Gökyüzünden sonra ne var bir sen
bilirsin. Uyku gibi çöker karanlık. Uyku gibi kovalar. Bir sen bilirsin
seheri. Ve şafak hep tetiktedir. Bir sen bilirsin.
Bir avuç pirinçle avunan biri varsa odur seni seven, çiçek parasına
kıyıp dostlarına simit alan odur, gümüşbalıkları suları ışıkla
boyadığında sen görürsün, seni sevenler görür.
Üzme güzel canını Kartalım. Melanetler birer birer n’eder sana? Onar
onar gelsinler. Artarak gelsinler. Sen yine bize akgöğü anlatacaksın.
Çocukların sokağa atılmış, babaevin peşkeş çekilmiş… Ey şehri terk etmem diye tutturmuş kedilerin aşkar oyun arkadaşları, merhaba cigarası gibi akkara hüznünü sabah sabah
tüttürenler, yatakta dönenip dururken, göğsünde sıkışıp kalan bu
huzursuzluğun nereden aktığını bilenler ey, ey siyaha usulca yanaşan
beyazı gören gözler, yağmurlu gün gelende aşkınız tazelensin.

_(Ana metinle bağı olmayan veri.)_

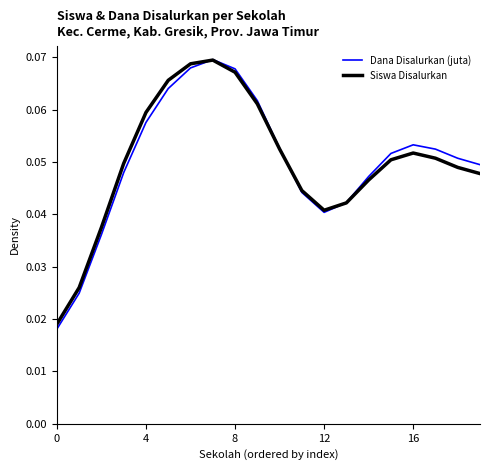

At which category does Dana Disalurkan (juta) reach its first local peak?

7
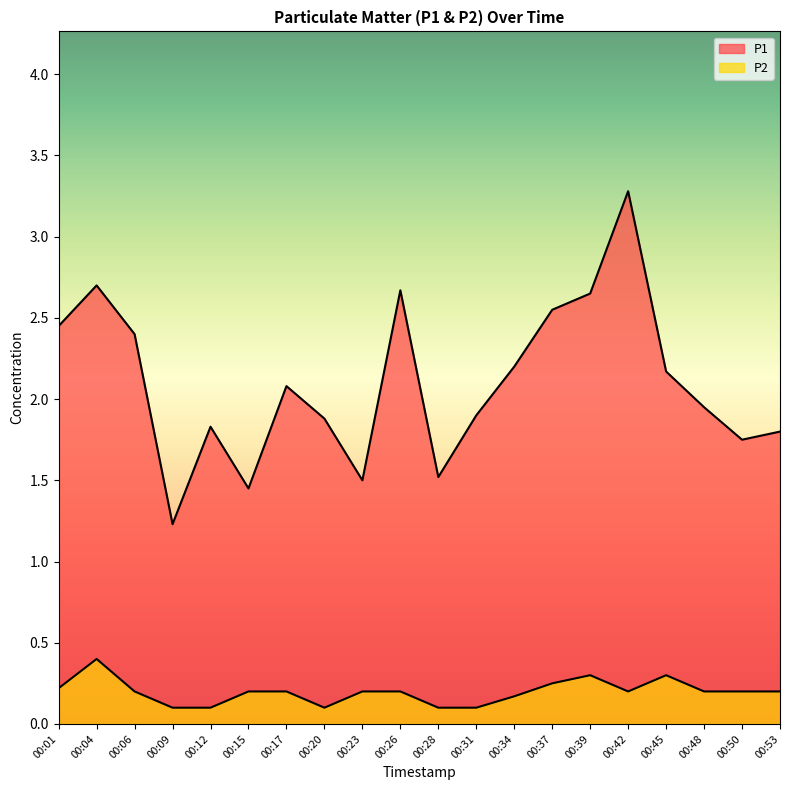

Is the value of P2 at 00:12 greater than the value of P1 at 00:26?

No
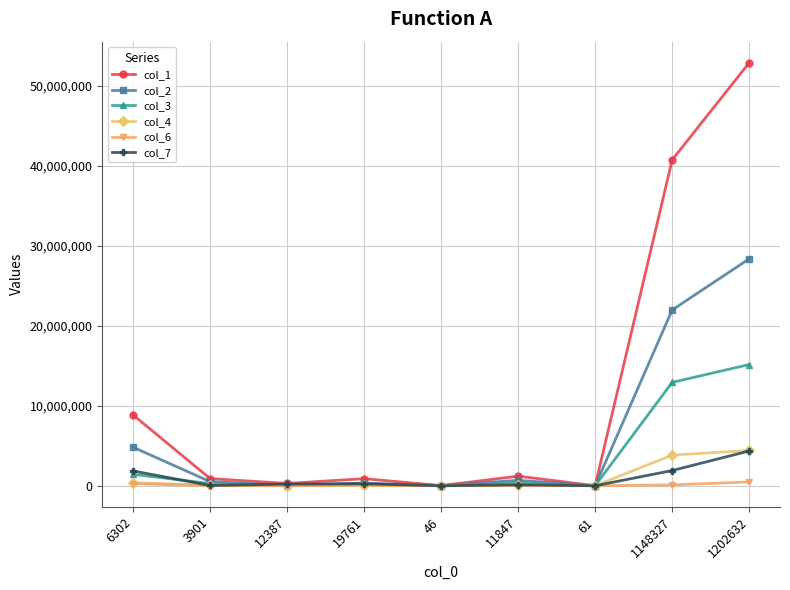

Count the number of categories in the chart.

9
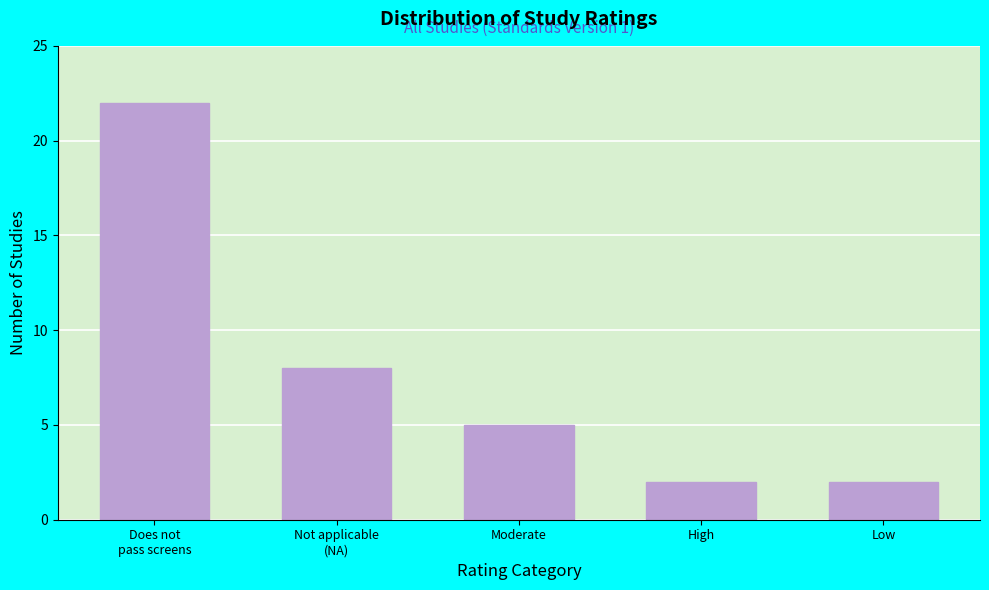

Reading left to right, transcribe all the data shown in this chart.

22	8	5	2	2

Gümbürdesin yine için için tutuşan, kan ve ateşle yıkansın ifrazatla
örtülmek istenen taze güzellik. Ey güzel Beşiktaşlı başını dik tut. Sen,
ters çevrilmiş portakal kasasındaki kurutulmuş balık ve defne ve
zeytinyağını paylaşmanın güzelliğisin. Sen, iyileşip de beni barikat
yoldaşlarım ayağa kaldırdı diyensin. Sen, bir kere görüp de seviverdiğin
o en uzaktakinin yolunu bekleyensin. Ah paralı zamanımıza gelse de,
ağabeylerimize hesap ödetmesek demenin sevincisin. Her güzel günde akla
gelen ve her zor günde akla gelen ve hep akla gelen ve dahi akıldan
çıkmayansın. Ey Beşiktaşlı başını dik tut.
Duvarına astığın o gazete kesiğinin, sararmış hüznünü unutma. O elini
göğsüne götürmüş sarı saçlı yakışıklı çocuğu, o güzelim serseri
zenciyi, o oya işler gibi çalım atan ecdadını, o ağabeyleri, babaları…
Ama hüzün, dingin gövdende uğultuyla büyüyen sessizlik olsun. Ve herkes
bilsin o sessizlikten sonra ne geldiğini.
Üzme güzel canını Kartalım, başını dik tut güzel Beşiktaşlı."
Faris Kuseyri
Seni kimlerin üzdüğünü, sana bunu kimin yaptığını unutma ve başını dik tut güzel Beşiktaşlı.